Food inflation, the largest contributor to the headline index, rose slightly to 10.2 percent year-on-year in September, from 9.9 percent in August, NBS numbers showed.
But core inflation, which excludes volatile items like food, dropped to 13.1 percent year-on-year in September from 14.7 percent the previous month.
“The moderation in the Core index was partially as a result of base effects, as the sharp rise in the index exhibited in September 2011 implies that the relative rise in September 2012 may be muted,” an NBS document said.
Nigeria’s central bank kept its base interest rate on hold at 12 percent last month for the sixth time in a row, citing the high rate of core inflation as one of the reasons for keeping monetary policy tight.

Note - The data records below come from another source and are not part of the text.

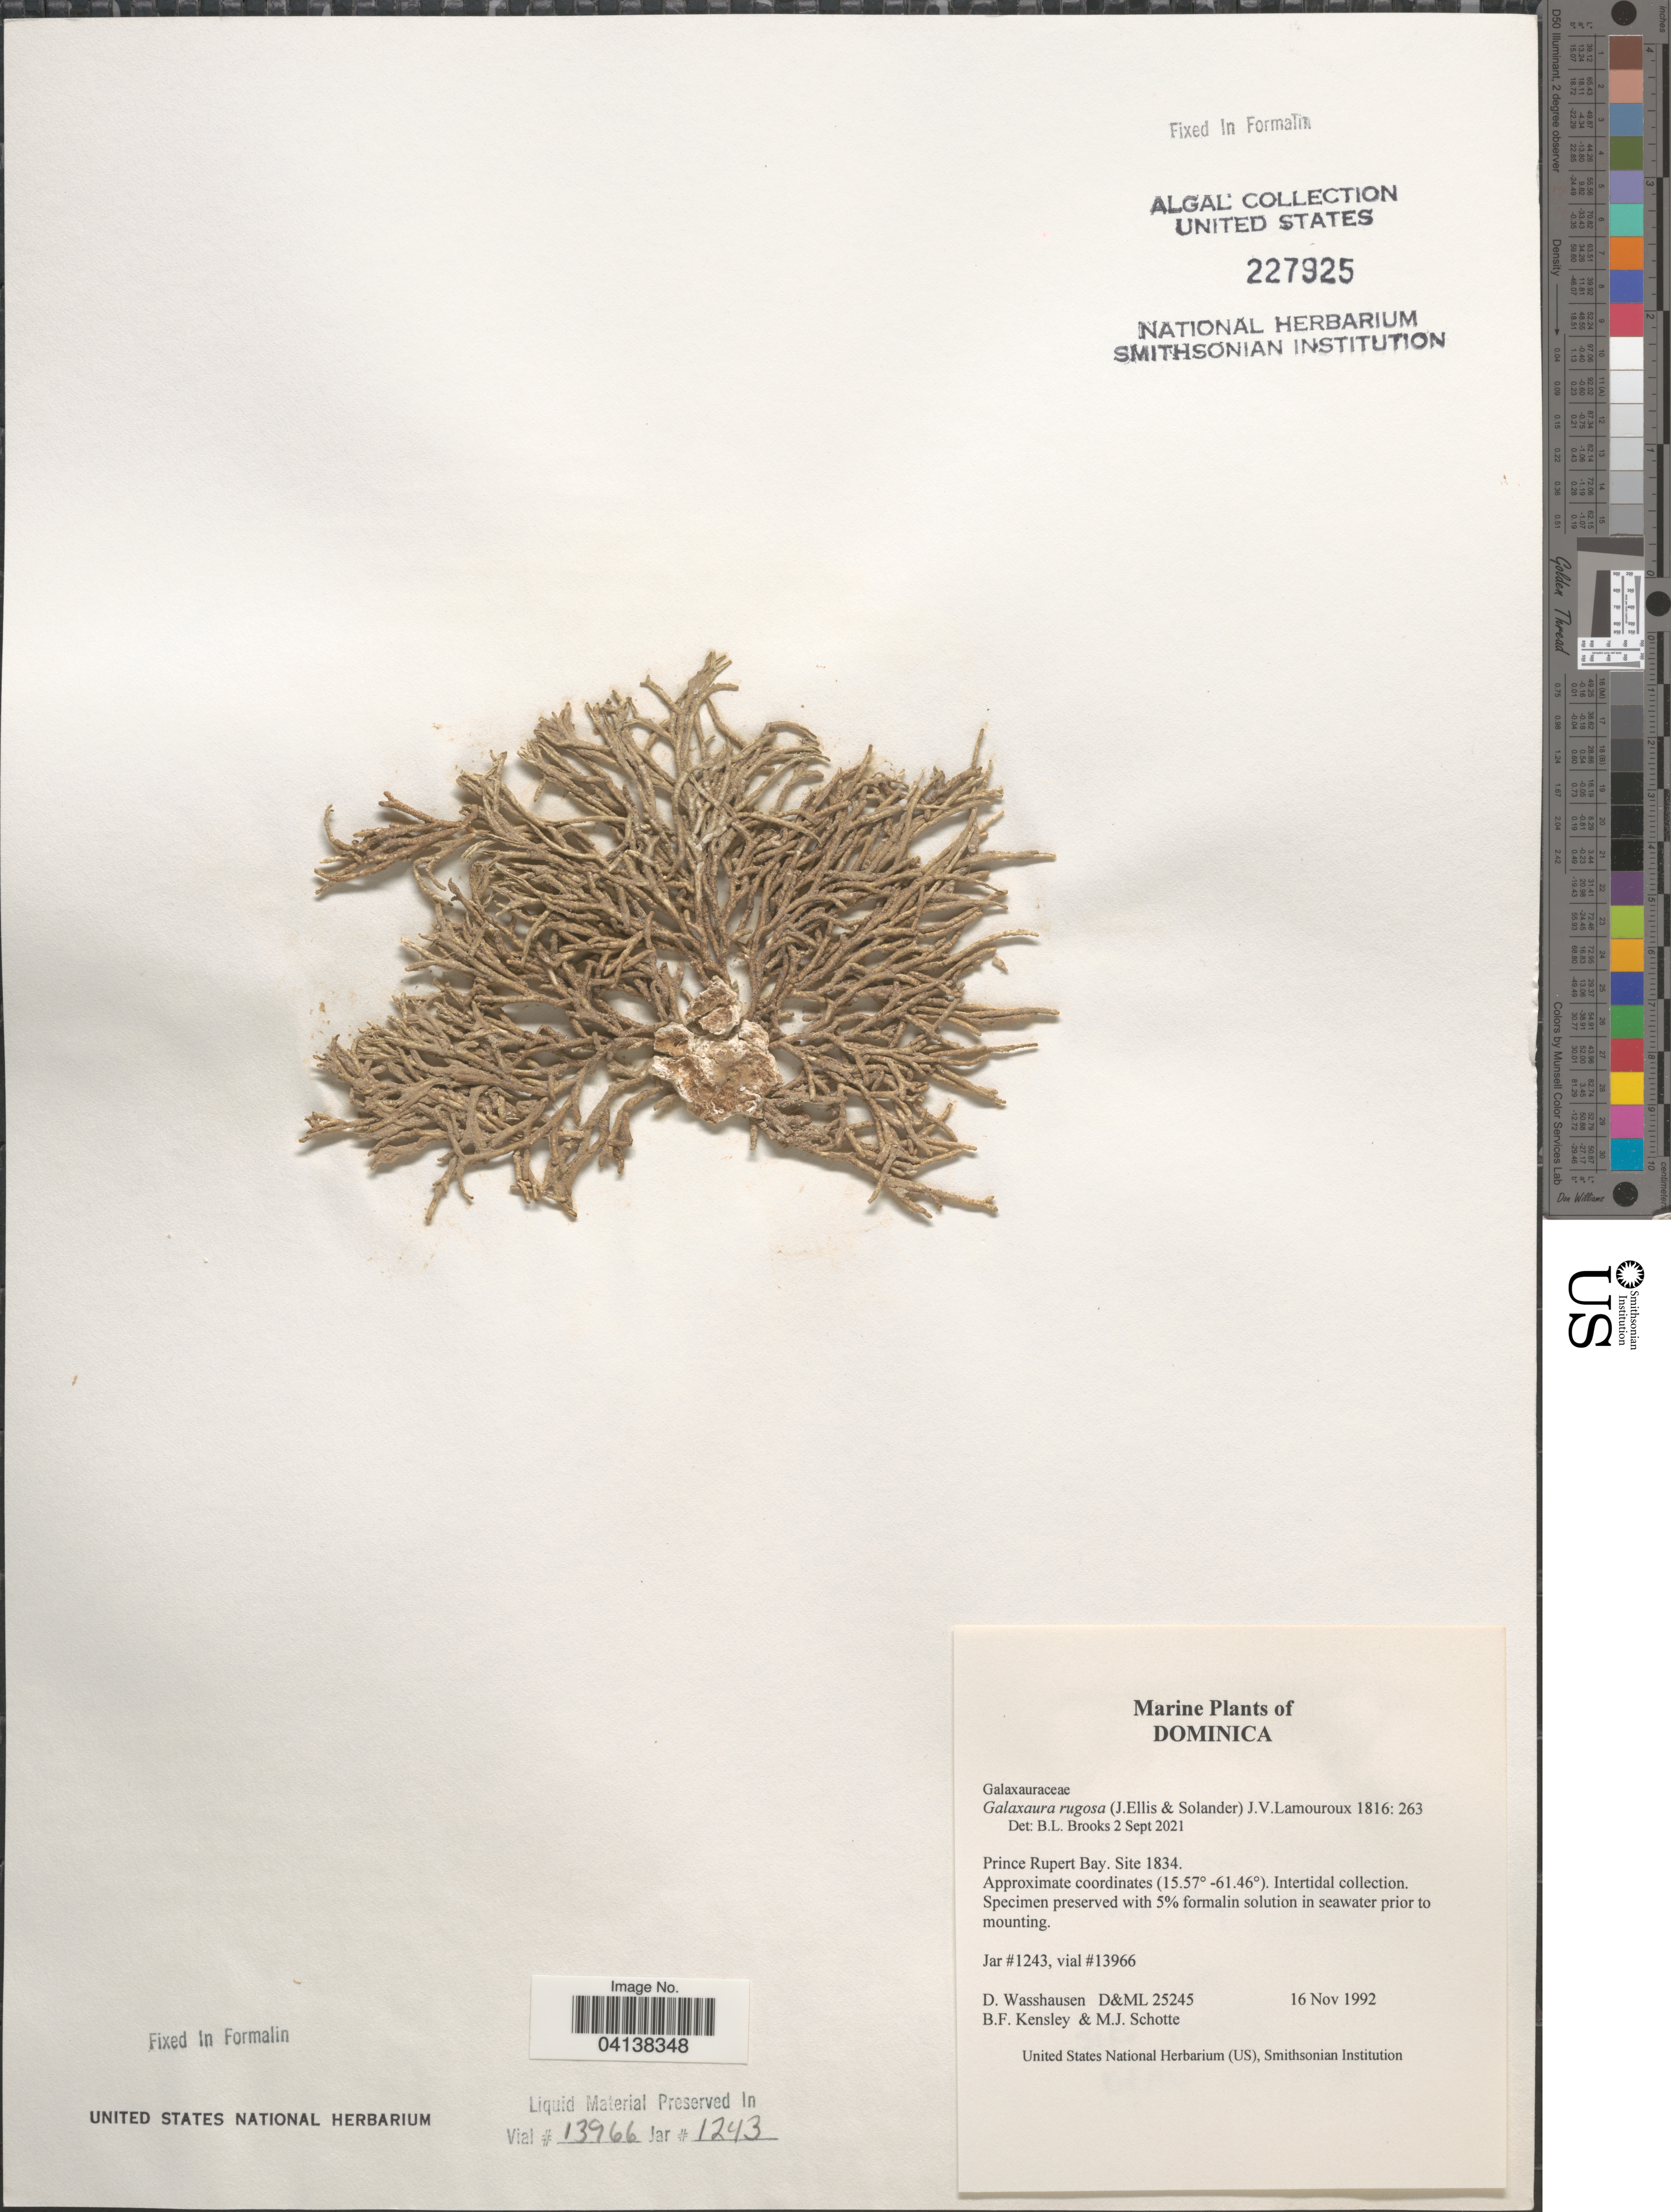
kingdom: Plantae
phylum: Rhodophyta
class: Florideophyceae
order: Nemaliales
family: Galaxauraceae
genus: Galaxaura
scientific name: Galaxaura rugosa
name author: (Ellis & Sol.) J.V.Lamouroux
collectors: D. C. Wasshausen, B. Kensley & M. Schotte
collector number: D&ML 25245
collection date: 1992-11-16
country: Dominica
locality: Prince Rupert Bay. Site 1834.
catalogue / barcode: US 227925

However, the central bank has for months prioritised supporting the volatile naira currency and building up foreign exchange reserves, running a relatively tighter monetary policy as a result.
“Assuming nothing else changes, inflation is likely to continue to decelerate in the months ahead as tight money supply has more of an impact,” said Razia Khan, Head of Africa Research at Standard Chartered.
“(But) despite the steady deceleration in Nigerian inflation, we still see interest rates on hold for the time being,” Khan added.